Kids need to MOVE! We know this is a fact. Plus, scientifically speaking, movement helps improve learning, too. For this reason, it is so important to get our students up and moving during class time! Unfortunately, with so much content to get through, this can be difficult to do. Today I’m sharing 3 of my favorite, super easy ways to add movement in the classroom without interrupting instruction time.
Obviously, brain breaks are important – small instructional breaks taken throughout the day so students don’t get burned out. But, often times, brain breaks aren’t enough to keep our kiddos focused on instruction. My tips are not only easy to implement, but can incorporate instruction, too!
1. Add movement to worksheets by playing musical chairs.
One of my absolute favorite ways to bring movement in the classroom is by playing musical chairs. Worksheets, while not all bad, are among the least engaging classroom activities. This twist not only gets kids up and moving, but also makes a worksheet way more fun!
How to play:
- To start, each student gets a worksheet and writes his or her name on it.
- At their desks, each student completes the first problem.
- Once finished, students stand up and walk around the room as music plays.
- When the music stops, they sit down at the desk closest to them and solve the next problem.
- Repeat until all problems have been solved.
- Students return to their desk and check all problems done on their worksheet, correcting any they believe are not right.
2. Get students out of their seats with Partner Up!
Another way that I love to incorporate movement in the classroom, and foster a collaborative learning environment, is by playing Partner Up! In this activity, students are assigned a word/picture/topic/etc. and walk around the room to find a partner (or group) that matches them. Some ideas for using this are:
- Vocabulary – One student is a word, another is the definition. You could also add in a third student that is a picture.
- Place Value – Numbers written in standard, word, expanded, and/or unit form. Students group up according to number.
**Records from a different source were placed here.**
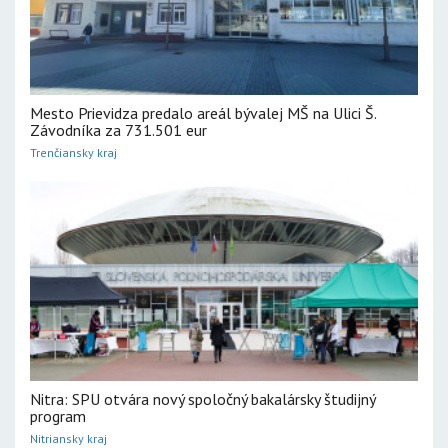
Mesto Prievidza predalo areál bývalej MŠ na Ulici Š.
Závodníka za 731.501 eur
Trenčiansky kraj
Nitra: SPU otvára nový spoločný bakalársky študijný
program
Nitriansky kraj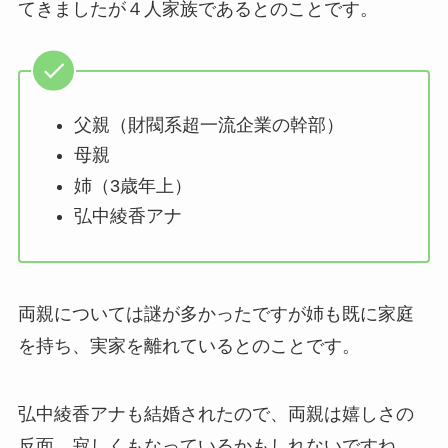
てきましたが４人家族であるとのことです。
父親（財閥系超一流企業の幹部）
母親
姉（3歳年上）
弘中綾香アナ
両親については謎が多かったですが姉も既に家庭
を持ち、実家を離れているとのことです。
弘中綾香アナも結婚されたので、両親は嬉しさの
反面、寂しくもなっているかもしれないですね。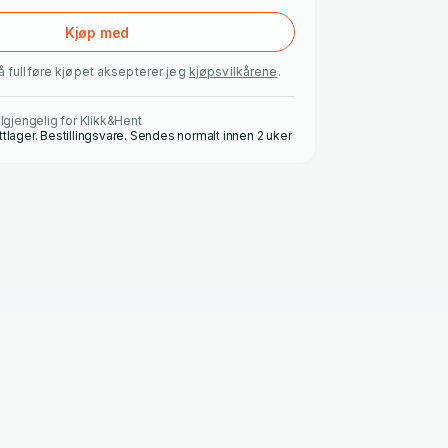
Kjøp med
å fullføre kjøpet aksepterer jeg
kjøpsvilkårene
.
ilgjengelig for Klikk&Hent
ttlager. Bestillingsvare. Sendes normalt innen 2 uker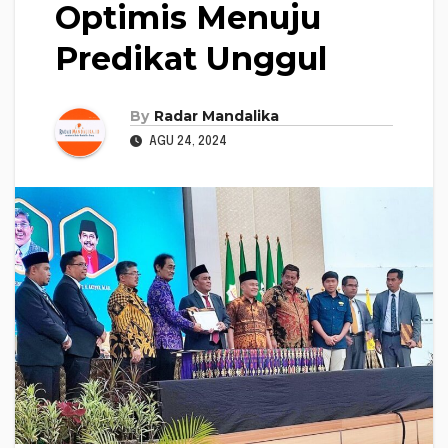
Optimis Menuju
Predikat Unggul
By
Radar Mandalika
AGU 24, 2024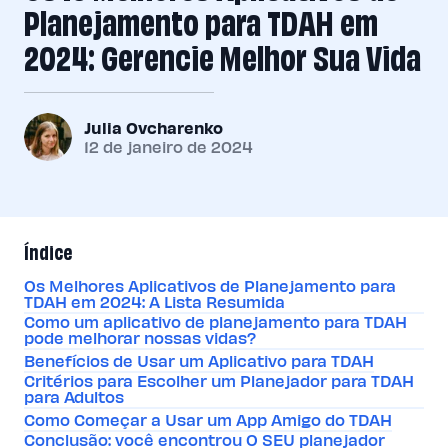
Planejamento para TDAH em
2024: Gerencie Melhor Sua Vida
Julia Ovcharenko
12 de janeiro de 2024
Índice
Os Melhores Aplicativos de Planejamento para
TDAH em 2024: A Lista Resumida
Como um aplicativo de planejamento para TDAH
pode melhorar nossas vidas?
Benefícios de Usar um Aplicativo para TDAH
Critérios para Escolher um Planejador para TDAH
para Adultos
Como Começar a Usar um App Amigo do TDAH
Conclusão: você encontrou O SEU planejador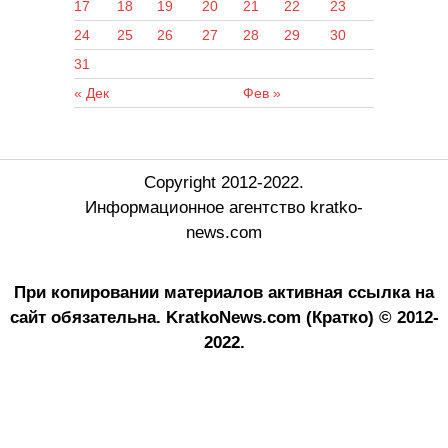
17
18
19
20
21
22
23
24
25
26
27
28
29
30
31
« Дек
Фев »
Copyright 2012-2022.
Информационное агентство kratko-
news.com
При копировании материалов активная ссылка на
сайт обязательна.
KratkoNews.com (Кратко) © 2012-
2022.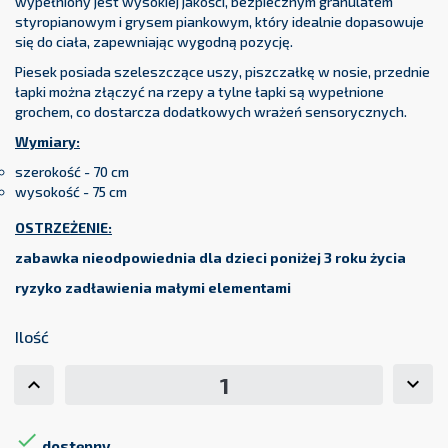
wypełniony jest wysokiej jakości, bezpiecznym granulatem
styropianowym i grysem piankowym, który idealnie dopasowuje
się do ciała, zapewniając wygodną pozycję.
Piesek posiada szeleszczące uszy, piszczałkę w nosie, przednie
łapki można złączyć na rzepy a tylne łapki są wypełnione
grochem, co dostarcza dodatkowych wrażeń sensorycznych.
Wymiary:
szerokość - 70 cm
wysokość - 75 cm
OSTRZEŻENIE:
zabawka nieodpowiednia dla dzieci poniżej 3 roku życia
ryzyko zadławienia małymi elementami
Ilość

dostępny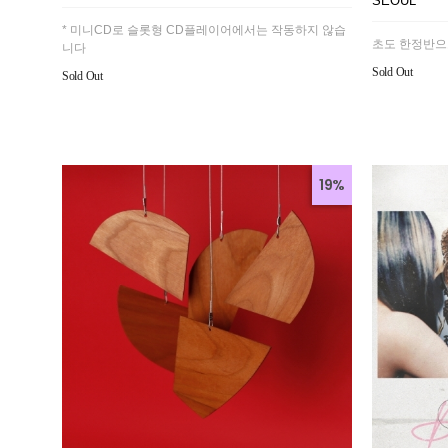
SEOUL
* 미니CD로 슬롯형 CD플레이어에서는 작동하지 않습
초도 한정반으
니다
Sold Out
Sold Out
19%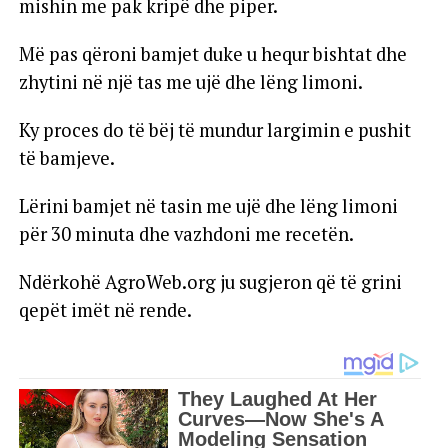
mishin me pak kripë dhe piper.
Më pas qëroni bamjet duke u hequr bishtat dhe
zhytini në një tas me ujë dhe lëng limoni.
Ky proces do të bëj të mundur largimin e pushit
të bamjeve.
Lërini bamjet në tasin me ujë dhe lëng limoni
për 30 minuta dhe vazhdoni me recetën.
Ndërkohë AgroWeb.org ju sugjeron që të grini
qepët imët në rende.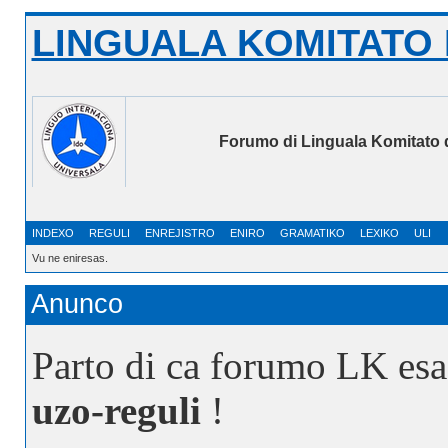
LINGUALA KOMITATO 
Forumo di Linguala Komitato 
INDEXO
REGULI
ENREJISTRO
ENIRO
GRAMATIKO
LEXIKO
ULI
Vu ne eniresas.
Anunco
Parto di ca forumo LK esa
uzo-reguli
!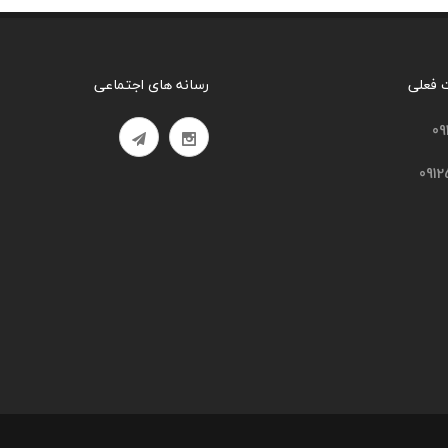
ت فعلی
رسانه های اجتماعی
09
091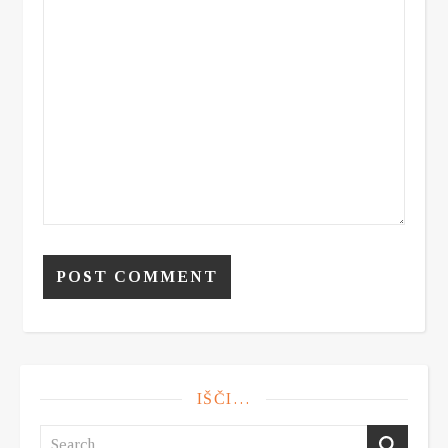
IŠČI…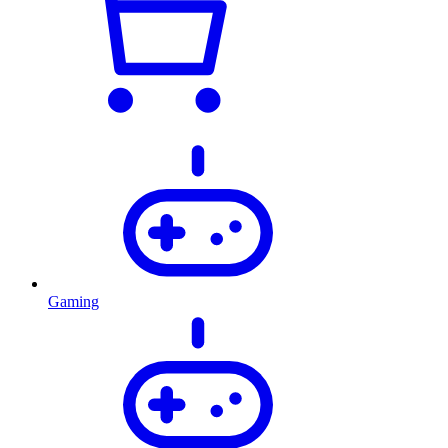
Gaming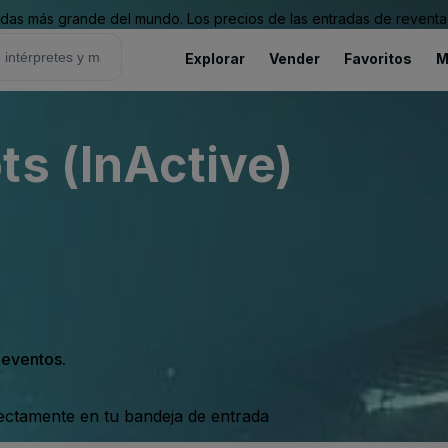
as más grande del mundo. Los precios de las entradas de reventa 
Explorar
Vender
Favoritos
M
ts (InActive)
s eventos.
rectamente en tu bandeja de entrada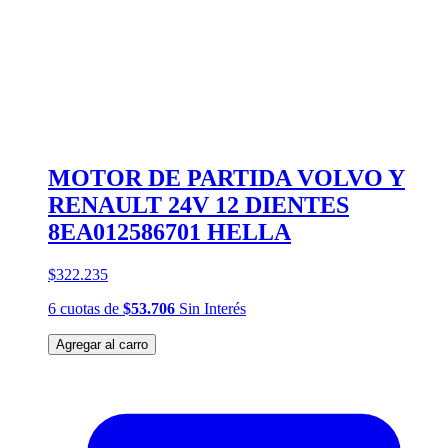
MOTOR DE PARTIDA VOLVO Y
RENAULT 24V 12 DIENTES
8EA012586701 HELLA
$322.235
6
cuotas
de
$53.706
Sin Interés
Agregar al carro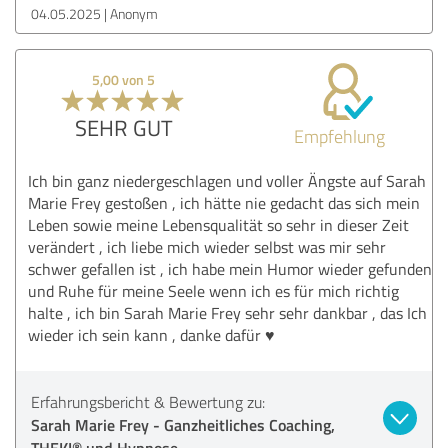
04.05.2025
Anonym
5,00 von 5
SEHR GUT
Empfehlung
Ich bin ganz niedergeschlagen und voller Ängste auf Sarah
Marie Frey gestoßen , ich hätte nie gedacht das sich mein
Leben sowie meine Lebensqualität so sehr in dieser Zeit
verändert , ich liebe mich wieder selbst was mir sehr
schwer gefallen ist , ich habe mein Humor wieder gefunden
und Ruhe für meine Seele wenn ich es für mich richtig
halte , ich bin Sarah Marie Frey sehr sehr dankbar , das Ich
wieder ich sein kann , danke dafür ♥️
Erfahrungsbericht & Bewertung zu:
Sarah Marie Frey - Ganzheitliches Coaching,
THEKI® und Hypnose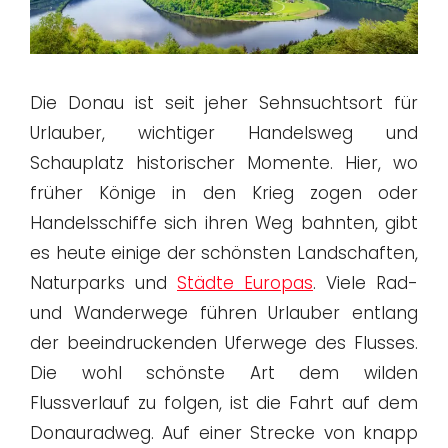
Die Donau ist seit jeher Sehnsuchtsort für
Urlauber, wichtiger Handelsweg und
Schauplatz historischer Momente. Hier, wo
früher Könige in den Krieg zogen oder
Handelsschiffe sich ihren Weg bahnten, gibt
es heute einige der schönsten Landschaften,
Naturparks und
Städte Europas
. Viele Rad-
und Wanderwege führen Urlauber entlang
der beeindruckenden Uferwege des Flusses.
Die wohl schönste Art dem wilden
Flussverlauf zu folgen, ist die Fahrt auf dem
Donauradweg. Auf einer Strecke von knapp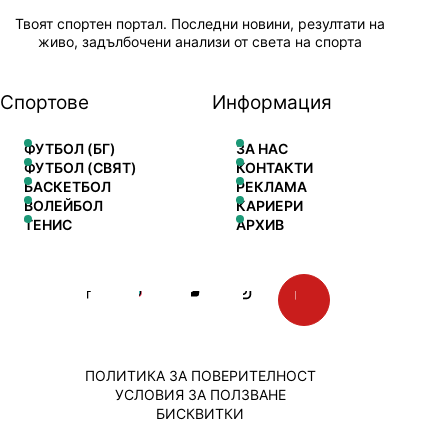
Твоят спортен портал. Последни новини, резултати на
живо, задълбочени анализи от света на спорта
Спортове
Информация
ФУТБОЛ (БГ)
ЗА НАС
ФУТБОЛ (СВЯТ)
КОНТАКТИ
БАСКЕТБОЛ
РЕКЛАМА
ВОЛЕЙБОЛ
КАРИЕРИ
ТЕНИС
АРХИВ
ПОЛИТИКА ЗА ПОВЕРИТЕЛНОСТ
УСЛОВИЯ ЗА ПОЛЗВАНЕ
БИСКВИТКИ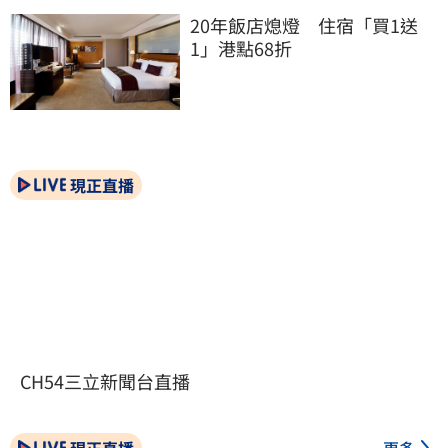
20年飯店熄燈　住宿「買1送
1」港點68折
現正直播
CH54三立新聞台直播
現正直播
更多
- Arrays/Equal Groups – One student has an array or equal groups picture, one has a number sentence.
- Historical Figures and Events – One student has a date, another student has an event that happened on that date, and a third person has the name of a significant person involved in that event. (i.e. Abraham Lincoln, Gettysburg Address, 1863).
- States of Matter – Each student has an item, and students group up according to whether each item is a solid, liquid, or gas.
These are just a few ideas of how you can use this game in different content areas. There are so many more! To play, just give each student a card with a word/phrase/picture on it, and give them time to find their partner. If desired, have the students switch cards after playing and play again!
3. Incorporate movement in the classroom with charades.
Another way I love to incorporate movement in the classroom is with charades. Charades can be played in any content area. It is a great way to practice vocabulary and encourage students to be creative!
In some cases, you may want to have students work in groups to act out a particular idea or concept as it may be too hard for one student to do on their own. For example, it might be difficult for a student to act out the word “fourths” on their own, but it’s pretty easy with four people!
Charades works well with vocabulary words, numbers, shapes, people, and events. You can also get creative and have students act out story problems!